---------- Input for this task ----------
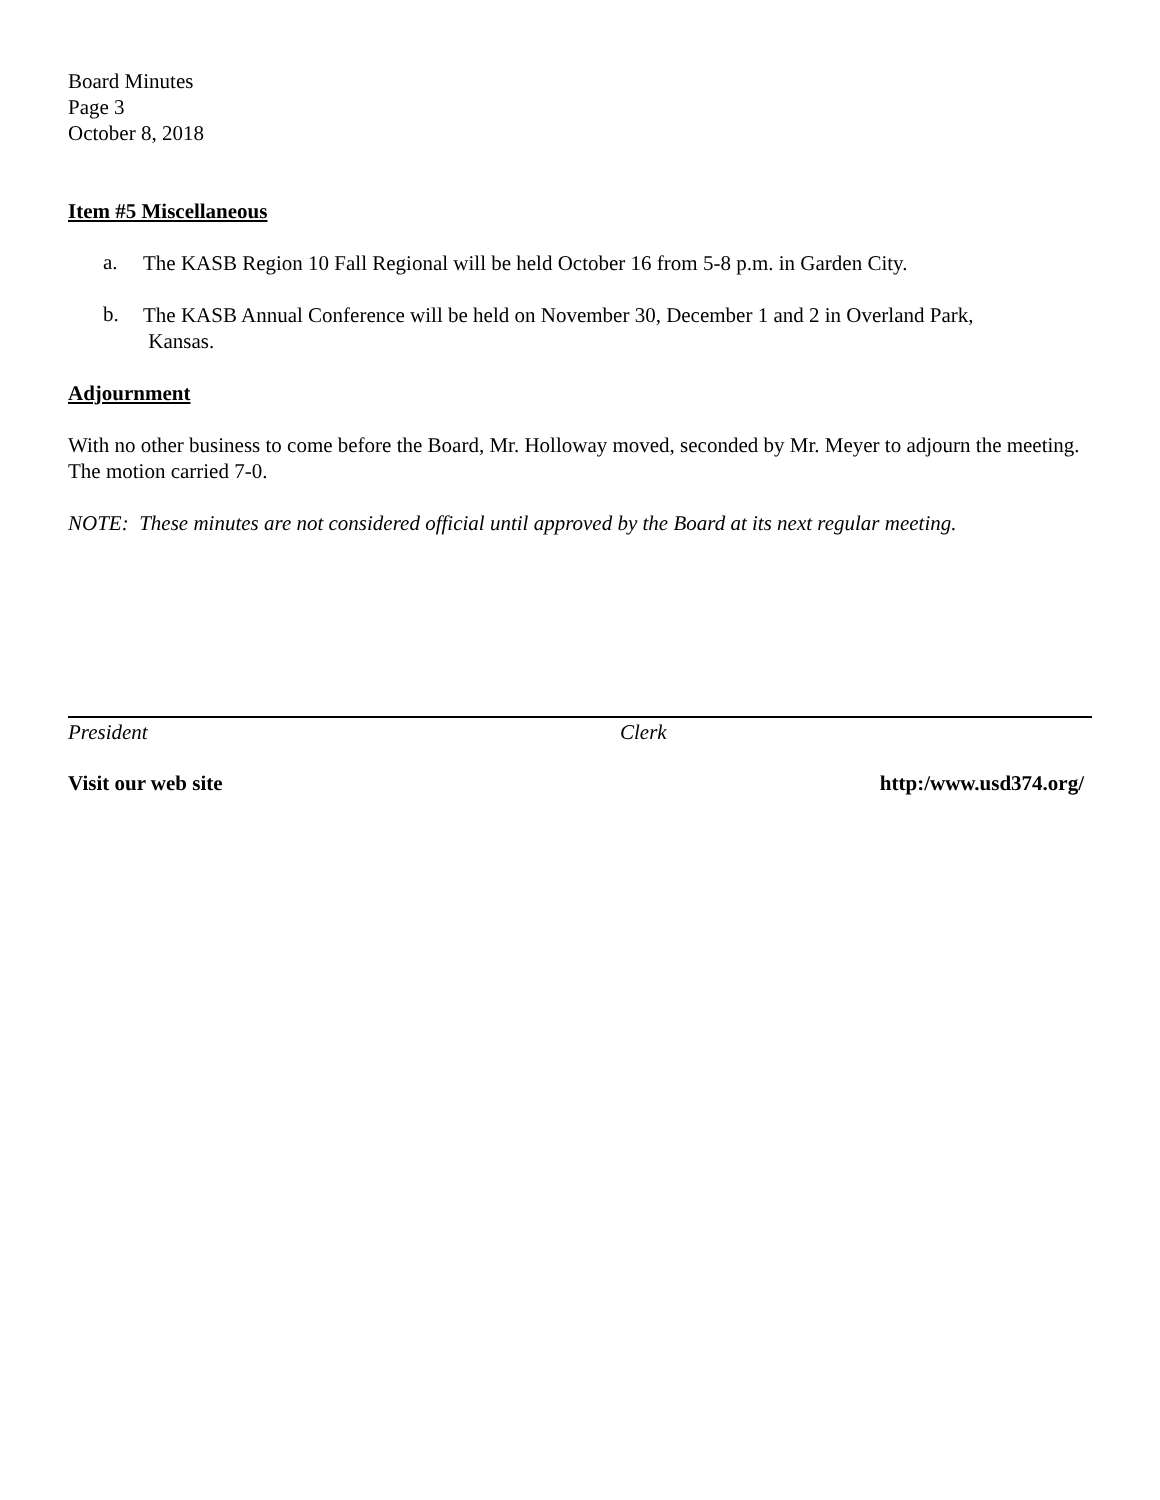Board Minutes
Page 3
October 8, 2018
Item #5 Miscellaneous
a.
The KASB Region 10 Fall Regional will be held October 16 from 5-8 p.m. in Garden City.
b.
The KASB Annual Conference will be held on November 30, December 1 and 2 in Overland Park,
Kansas.
Adjournment
With no other business to come before the Board, Mr. Holloway moved, seconded by Mr. Meyer to adjourn the meeting. The motion carried 7-0.
NOTE: These minutes are not considered official until approved by the Board at its next regular meeting.
President Clerk
Visit our web site http:/www.usd374.org/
----------
Copy, word for word, the entries above from the first line to the line that holds "President Clerk". Drop the pictures.

== Written answer ==
Board Minutes
Page 3
October 8, 2018
Item #5 Miscellaneous
a.
The KASB Region 10 Fall Regional will be held October 16 from 5-8 p.m. in Garden City.
b.
The KASB Annual Conference will be held on November 30, December 1 and 2 in Overland Park,
Kansas.
Adjournment
With no other business to come before the Board, Mr. Holloway moved, seconded by Mr. Meyer to adjourn the meeting. The motion carried 7-0.
NOTE: These minutes are not considered official until approved by the Board at its next regular meeting.
President Clerk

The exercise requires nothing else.